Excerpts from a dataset
== == ==

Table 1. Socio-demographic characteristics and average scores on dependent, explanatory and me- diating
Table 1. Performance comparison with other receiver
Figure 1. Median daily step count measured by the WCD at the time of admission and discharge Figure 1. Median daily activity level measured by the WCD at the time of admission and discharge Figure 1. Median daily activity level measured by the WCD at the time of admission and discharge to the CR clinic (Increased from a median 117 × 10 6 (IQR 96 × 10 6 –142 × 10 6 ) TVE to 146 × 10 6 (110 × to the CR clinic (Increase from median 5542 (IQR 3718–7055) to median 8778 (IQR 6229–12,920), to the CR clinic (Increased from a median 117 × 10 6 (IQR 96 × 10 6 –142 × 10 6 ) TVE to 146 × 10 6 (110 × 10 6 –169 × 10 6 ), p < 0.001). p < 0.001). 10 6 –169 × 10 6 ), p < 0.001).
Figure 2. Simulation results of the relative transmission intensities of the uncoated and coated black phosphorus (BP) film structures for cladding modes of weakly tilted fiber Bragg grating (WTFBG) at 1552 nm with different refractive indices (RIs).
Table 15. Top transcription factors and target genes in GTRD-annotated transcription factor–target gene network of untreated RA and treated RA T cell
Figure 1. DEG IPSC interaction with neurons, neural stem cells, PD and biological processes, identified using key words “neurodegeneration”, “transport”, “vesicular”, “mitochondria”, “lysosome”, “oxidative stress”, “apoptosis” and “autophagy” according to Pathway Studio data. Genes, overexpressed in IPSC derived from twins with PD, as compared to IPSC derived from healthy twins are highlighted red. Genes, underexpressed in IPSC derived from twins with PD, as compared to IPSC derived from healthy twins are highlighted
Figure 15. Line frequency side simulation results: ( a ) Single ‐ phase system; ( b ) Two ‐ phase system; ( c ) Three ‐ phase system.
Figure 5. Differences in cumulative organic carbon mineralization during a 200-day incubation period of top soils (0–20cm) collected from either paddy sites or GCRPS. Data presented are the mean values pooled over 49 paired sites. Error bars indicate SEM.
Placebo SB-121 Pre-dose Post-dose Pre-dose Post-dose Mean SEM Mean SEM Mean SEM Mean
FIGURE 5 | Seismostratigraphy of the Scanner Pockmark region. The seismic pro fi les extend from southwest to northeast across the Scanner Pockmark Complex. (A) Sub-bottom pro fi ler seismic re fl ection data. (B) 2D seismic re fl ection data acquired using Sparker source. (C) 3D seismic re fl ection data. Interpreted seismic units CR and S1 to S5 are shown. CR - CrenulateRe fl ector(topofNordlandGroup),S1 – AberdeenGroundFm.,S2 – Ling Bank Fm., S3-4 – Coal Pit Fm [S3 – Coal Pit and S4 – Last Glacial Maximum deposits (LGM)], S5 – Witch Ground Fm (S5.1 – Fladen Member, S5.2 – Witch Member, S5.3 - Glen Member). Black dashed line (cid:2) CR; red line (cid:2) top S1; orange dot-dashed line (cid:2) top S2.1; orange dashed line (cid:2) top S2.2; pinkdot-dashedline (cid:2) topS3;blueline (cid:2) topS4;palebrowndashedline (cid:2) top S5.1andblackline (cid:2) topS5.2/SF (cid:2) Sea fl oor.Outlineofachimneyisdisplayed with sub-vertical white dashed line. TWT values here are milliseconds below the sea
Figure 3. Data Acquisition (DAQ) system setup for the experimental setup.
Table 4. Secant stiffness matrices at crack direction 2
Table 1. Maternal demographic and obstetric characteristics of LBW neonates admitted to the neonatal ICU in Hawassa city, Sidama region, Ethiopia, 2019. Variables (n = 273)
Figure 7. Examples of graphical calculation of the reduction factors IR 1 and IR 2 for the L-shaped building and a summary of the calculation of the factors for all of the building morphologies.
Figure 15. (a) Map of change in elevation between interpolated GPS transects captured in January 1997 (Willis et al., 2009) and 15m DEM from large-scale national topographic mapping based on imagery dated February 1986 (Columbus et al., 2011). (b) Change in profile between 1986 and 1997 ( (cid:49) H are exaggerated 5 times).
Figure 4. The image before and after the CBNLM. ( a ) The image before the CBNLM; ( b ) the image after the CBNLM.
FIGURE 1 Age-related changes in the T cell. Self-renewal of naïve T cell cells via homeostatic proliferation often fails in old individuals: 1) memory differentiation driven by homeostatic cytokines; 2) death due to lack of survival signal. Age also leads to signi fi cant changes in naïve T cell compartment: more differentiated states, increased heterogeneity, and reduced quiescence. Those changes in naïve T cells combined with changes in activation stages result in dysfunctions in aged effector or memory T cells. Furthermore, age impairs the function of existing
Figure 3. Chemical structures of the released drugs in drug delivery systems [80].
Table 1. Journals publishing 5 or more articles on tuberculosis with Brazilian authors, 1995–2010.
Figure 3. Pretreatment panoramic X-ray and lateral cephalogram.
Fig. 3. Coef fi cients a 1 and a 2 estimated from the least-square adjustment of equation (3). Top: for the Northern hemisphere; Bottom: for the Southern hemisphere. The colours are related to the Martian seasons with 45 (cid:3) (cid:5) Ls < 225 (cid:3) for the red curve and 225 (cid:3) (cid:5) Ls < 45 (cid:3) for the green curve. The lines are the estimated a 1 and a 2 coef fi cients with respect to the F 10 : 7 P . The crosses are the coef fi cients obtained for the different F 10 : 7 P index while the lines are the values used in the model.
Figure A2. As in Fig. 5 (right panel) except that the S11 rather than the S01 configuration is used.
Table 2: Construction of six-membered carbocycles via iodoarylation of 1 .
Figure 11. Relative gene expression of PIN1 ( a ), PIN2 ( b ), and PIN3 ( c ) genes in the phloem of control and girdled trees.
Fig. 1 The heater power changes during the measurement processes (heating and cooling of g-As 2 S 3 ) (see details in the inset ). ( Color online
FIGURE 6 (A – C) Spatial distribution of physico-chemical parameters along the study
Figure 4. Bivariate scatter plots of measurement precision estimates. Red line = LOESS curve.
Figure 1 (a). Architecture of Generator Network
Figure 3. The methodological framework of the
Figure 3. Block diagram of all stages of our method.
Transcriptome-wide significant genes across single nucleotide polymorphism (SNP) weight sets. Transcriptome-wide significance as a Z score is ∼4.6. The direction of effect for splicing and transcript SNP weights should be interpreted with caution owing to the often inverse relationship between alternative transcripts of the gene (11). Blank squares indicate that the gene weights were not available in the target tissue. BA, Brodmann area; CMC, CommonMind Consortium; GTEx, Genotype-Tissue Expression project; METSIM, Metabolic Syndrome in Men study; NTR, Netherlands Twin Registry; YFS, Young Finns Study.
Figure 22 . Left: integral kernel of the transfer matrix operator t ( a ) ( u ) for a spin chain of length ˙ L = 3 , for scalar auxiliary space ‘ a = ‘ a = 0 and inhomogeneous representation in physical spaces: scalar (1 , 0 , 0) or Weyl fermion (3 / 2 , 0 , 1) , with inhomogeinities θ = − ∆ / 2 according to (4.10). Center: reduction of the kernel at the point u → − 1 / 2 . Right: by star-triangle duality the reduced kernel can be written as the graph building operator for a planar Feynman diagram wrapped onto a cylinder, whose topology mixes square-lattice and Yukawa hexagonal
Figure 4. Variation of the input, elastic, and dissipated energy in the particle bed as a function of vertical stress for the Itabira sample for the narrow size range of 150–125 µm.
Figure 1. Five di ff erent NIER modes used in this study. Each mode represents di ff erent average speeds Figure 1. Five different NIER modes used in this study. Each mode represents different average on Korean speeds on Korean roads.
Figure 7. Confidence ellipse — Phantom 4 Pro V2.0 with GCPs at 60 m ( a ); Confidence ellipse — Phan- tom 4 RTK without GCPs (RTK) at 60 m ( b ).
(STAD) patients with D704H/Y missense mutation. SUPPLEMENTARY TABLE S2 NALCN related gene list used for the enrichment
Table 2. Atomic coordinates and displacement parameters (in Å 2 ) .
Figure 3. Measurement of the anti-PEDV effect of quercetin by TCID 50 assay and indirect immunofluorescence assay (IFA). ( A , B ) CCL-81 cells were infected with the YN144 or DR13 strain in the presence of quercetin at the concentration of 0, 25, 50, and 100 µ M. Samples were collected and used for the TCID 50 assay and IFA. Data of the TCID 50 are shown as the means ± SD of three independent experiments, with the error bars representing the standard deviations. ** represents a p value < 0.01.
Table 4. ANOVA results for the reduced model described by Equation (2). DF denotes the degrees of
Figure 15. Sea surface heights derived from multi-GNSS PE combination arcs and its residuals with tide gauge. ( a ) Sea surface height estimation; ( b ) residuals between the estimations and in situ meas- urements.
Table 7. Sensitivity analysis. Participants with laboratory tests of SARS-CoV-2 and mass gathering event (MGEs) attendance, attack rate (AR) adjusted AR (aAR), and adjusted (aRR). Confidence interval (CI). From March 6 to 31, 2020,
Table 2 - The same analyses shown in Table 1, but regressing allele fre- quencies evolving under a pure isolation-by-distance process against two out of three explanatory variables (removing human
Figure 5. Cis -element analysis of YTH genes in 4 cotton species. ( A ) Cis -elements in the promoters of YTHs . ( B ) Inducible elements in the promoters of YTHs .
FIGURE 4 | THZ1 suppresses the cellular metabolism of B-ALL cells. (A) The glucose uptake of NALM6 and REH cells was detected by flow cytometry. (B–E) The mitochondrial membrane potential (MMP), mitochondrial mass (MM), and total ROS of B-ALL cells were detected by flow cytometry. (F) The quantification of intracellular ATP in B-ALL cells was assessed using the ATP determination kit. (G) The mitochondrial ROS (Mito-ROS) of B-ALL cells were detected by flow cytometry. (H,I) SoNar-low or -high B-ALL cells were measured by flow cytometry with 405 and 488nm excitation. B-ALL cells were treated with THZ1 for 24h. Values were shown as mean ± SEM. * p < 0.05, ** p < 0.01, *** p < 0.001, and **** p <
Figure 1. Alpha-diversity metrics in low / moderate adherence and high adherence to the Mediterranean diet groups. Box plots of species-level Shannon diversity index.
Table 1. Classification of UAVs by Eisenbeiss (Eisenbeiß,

== == ==

What to work on: Which lines hold the word "bars"? Return all of them from the records above.

Output below:
Figure 5. Differences in cumulative organic carbon mineralization during a 200-day incubation period of top soils (0–20cm) collected from either paddy sites or GCRPS. Data presented are the mean values pooled over 49 paired sites. Error bars indicate SEM.
Figure 3. Measurement of the anti-PEDV effect of quercetin by TCID 50 assay and indirect immunofluorescence assay (IFA). ( A , B ) CCL-81 cells were infected with the YN144 or DR13 strain in the presence of quercetin at the concentration of 0, 25, 50, and 100 µ M. Samples were collected and used for the TCID 50 assay and IFA. Data of the TCID 50 are shown as the means ± SD of three independent experiments, with the error bars representing the standard deviations. ** represents a p value < 0.01.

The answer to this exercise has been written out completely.